In August 2022, Maersk completed its acquisition of Li & Fung Limited’s logistics arm, LF Logistics, for $3.6 billion. Following the deal, Maersk added 223 warehouses to its existing portfolio. Four months later, the shipping company acquired Martin Bencher Group, a Danish firm specializing in non-containerized project logistics, for $61 million.

2022 saw more warehouse expansion for Maersk across countries including Brazil, India, the U.K., Ireland, Germany, Denmark, Bangladesh and the Philippines. One of the company’s biggest undertakings came in the opening of a 560,000-square-foot Integrated Logistics Park in Pakistan in December.

The company also introduced a new rail-sea service connecting Asia to Europe through Central Asia, launched a dedicated coastal service in New Zealand and expanded its air cargo division to South Korea.

Most recently, in China, Maersk signed a land grant contract to build a green, smart flagship logistics center in the Shanghai Free Trade Zone. This marks the official entry of Maersk’s first logistics facility with low greenhouse gas (GHG) emissions in the country. The facility, which cost $174 million, is expected to be open for business by the third quarter of 2024.

‘Singular, unified’ Maersk to dissolve several brands

After the announcement of the 2M split, Maersk revealed it was moving toward a “singular, unified brand” with the discontinuation of the Hamburg Süd, Sealand and Twill company names, among other recently acquired brands currently under the Maersk umbrella including Senator and LF Logistics.
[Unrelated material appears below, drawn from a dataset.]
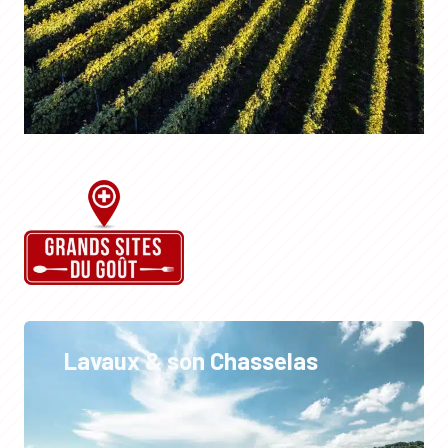
Lavaux & son Chasselas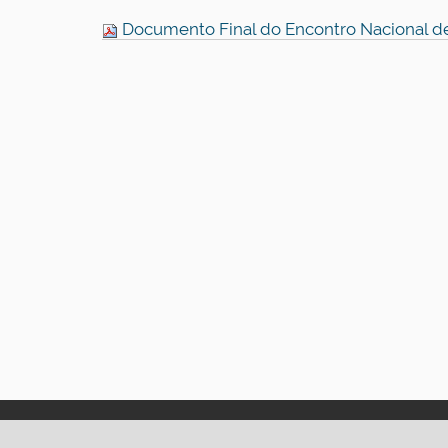
Documento Final do Encontro Nacional d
These brands will be retired and integrated into Maersk.

“We believe that by integrating these into the Maersk brand, we will be able to ease your logistical difficulties, whilst also offering you more variety, ease, and connectivity than ever before, all under one roof,” the company wrote in a blog post. “At the same time, please rest assured that Maersk will continue to adhere and respect all contracts and agreements that are in place including contract confidentiality, so customers can be assured that your information continues to remain safe and secure.”

An in-depth review will be conducted before Maersk concludes on the future of each brand in different geographies. Each brand in different geographies will follow its own tailored timeline to transition towards the unified Maersk brand. These timelines are being finalized, and will be shared with each brand “as soon as they are available,” Maersk. Maersk said in an FAQ

The “goal is not to increase prices” and “some of our products and offerings may change,” Maersk said in an FAQ.

Beyond the need to simplify the complexity of operating multiple brands, the Denmark-based shipping giant also noted the importance of customer data in streamlining the overall business.

“Whilst we are now a company with increased presence across the transport and logistics supply chain, we must remember that one part of Maersk could be in a customer or supplier relationship with a third-party and another part of Maersk may compete with that same third-party,” Maersk said. “We must always ensure that third-party data that Maersk obtains from a customer or supplier relationship does not flow to another part of Maersk that competes against that third-party.”